Under the cover of shadow, I came around to the front entrance of the bar. The thrumming pulse of supernatural energy danced across my skin, something familiar and powerful. A woman darted across the street and paused on the sidewalk, glancing anxiously toward the alley I’d just come from. I recognized her from the PNT Summit a few months ago: She was a Sidhe, one of the oldest and most powerful species in the Fae lineage.
Moira.
What the hell was she doing here?
Her gaze settled across the street, on the exact spot where I stood. Eyes narrowed shrewdly, she smiled as if she could see me through the cover of shadow before taking off at a run. She moved so fast, in fact, that I lost sight of her before I could even think of chasing after her.

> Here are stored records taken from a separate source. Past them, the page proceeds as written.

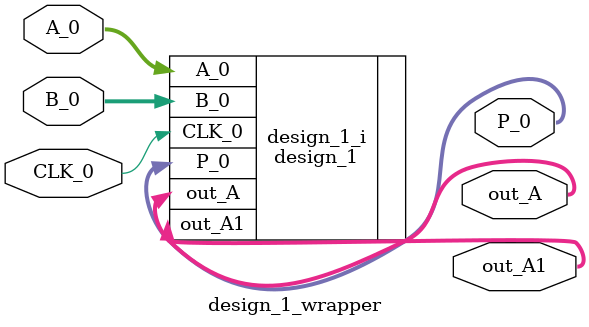
<source format=v>
`timescale 1 ps / 1 ps

module design_1_wrapper
   (A_0,
    B_0,
    CLK_0,
    P_0,
    out_A,
    out_A1);
  input [1:0]A_0;
  input [1:0]B_0;
  input CLK_0;
  output [3:0]P_0;
  output [1:0]out_A;
  output [1:0]out_A1;

  wire [1:0]A_0;
  wire [1:0]B_0;
  wire CLK_0;
  wire [3:0]P_0;
  wire [1:0]out_A;
  wire [1:0]out_A1;

  design_1 design_1_i
       (.A_0(A_0),
        .B_0(B_0),
        .CLK_0(CLK_0),
        .P_0(P_0),
        .out_A(out_A),
        .out_A1(out_A1));
endmodule

</source>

Sunlight tingles like tiny pinpricks of sensation when it joins with my skin. The gray indifference of dusk and dawn leave me feeling too warm and suffocated, like I’m wearing a scratchy wool sweater in the middle of August. Nothing appeals to me in the way that welcoming darkness does. Like cool satin flowing over my flesh. Despite what I am now, I have always loved the moonlit hours.
Even in my human life, I preferred the night. So I suppose I’d always been a Shaede in my heart of hearts.